Objectif: Poursuivez le texte sur l’accueil des réfugiés en Suisse, à partir de sa dernière phrase.

Texte du document:

<<<<

Cette main-d’œuvre également qualifiée est elle aussi rapidement absorbée par le marché du travail et fait office d’exemple d’une intégration réussie. Ces réfugiés de Hongrie et de Tchécoslovaquie sont souvent les premières personnes en provenance d’Europe de l’Est socialiste que rencontrent les Suisses. Les deux groupes font preuve de reconnaissance envers l’accueil favorable qui leur a été réservé. De son côté, la Suisse réaffirme, à l'occasion de ces événements, son positionnement en tant qu’Etat et société reposant sur une tradition humanitaire.
Dans les années 1990, le pays accueille un afflux de personnes bien plus important à la suite des guerres de Yougoslavie. Bien que les demandes d’asile s’amoncellent à une vitesse encore jamais observée, la plupart des personnes n’arrivent pas en qualité de réfugiées, mais dans le cadre du regroupement familial, car près de 173 000 Yougoslaves vivent déjà en Suisse en 1990. Les «travailleurs immigrés» qui ont laissé leur famille au pays la font désormais venir. En conséquence, la population issue de cette région et résidant de manière permanente en Suisse est multipliée par plus de deux et se monte à 362 000 personnes en 2000.
Les grandes vagues d’exils et de déplacements, notamment de Bosnie-Herzégovine (1992-1995) et du Kosovo (1999), donnent lieu à une «admission provisoire collective» pour environ 25 000 personnes réfugiées de Bosnie, puis 20 000 en provenance du Kosovo en 1999, et ce, en plus des demandes d’asile individuelles. Sauf dans les situations difficiles, ces personnes doivent retourner dans leur pays d’origine après la fin des combats.
L’actuel afflux de réfugiés d’Ukraine rappelle les images de 1956 et 1968. La différence, cependant, est que ces deux événements historiques résultaient de soulèvements réprimés rapidement et sans l’intervention des armées hongroise et tchécoslovaque. Les Ukrainiennes et les Ukrainiens fuient, aujourd’hui, une guerre qui, semble-t-il, ne devrait pas prendre fin dans un avenir proche. Les hommes aptes au combat n’ayant pas l’autorisation de quitter le pays, ce sont avant tout des femmes, des enfants et des hommes âgés qui prennent la route de l’exil. Leur principale destination est la Pologne, Etat dans lequel nombre de compatriotes vivent déjà comme travailleurs immigrés.

>>>>

Données:
<<<<

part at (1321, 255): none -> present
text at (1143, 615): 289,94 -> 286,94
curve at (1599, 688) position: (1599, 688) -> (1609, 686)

>>>>

Résultat:
Si, à l’issue de la guerre, le retour n’est pas possible ou pas souhaitable vu la situation politique, la Pologne constituerait, pour beaucoup, une solution envisageable pour une installation à long terme, en raison de sa proximité linguistique et culturelle, sans compter le fait que le pays pourrait avoir besoin de main-d’œuvre.
Difficile, pour l’heure, d’estimer le nombre d’Ukrainiennes et d’Ukrainiens qui se rendront en Suisse. Il est certain qu’il ne s’agit pas de l’une des premières destinations demandées: en 2020, seules 7000 personnes possédant la nationalité ukrainienne vivaient dans notre pays. Cependant, celles et ceux qui arriveront pourront compter sur l’empathie et la solidarité de la population locale, ainsi que sur la simplicité des procédures administratives.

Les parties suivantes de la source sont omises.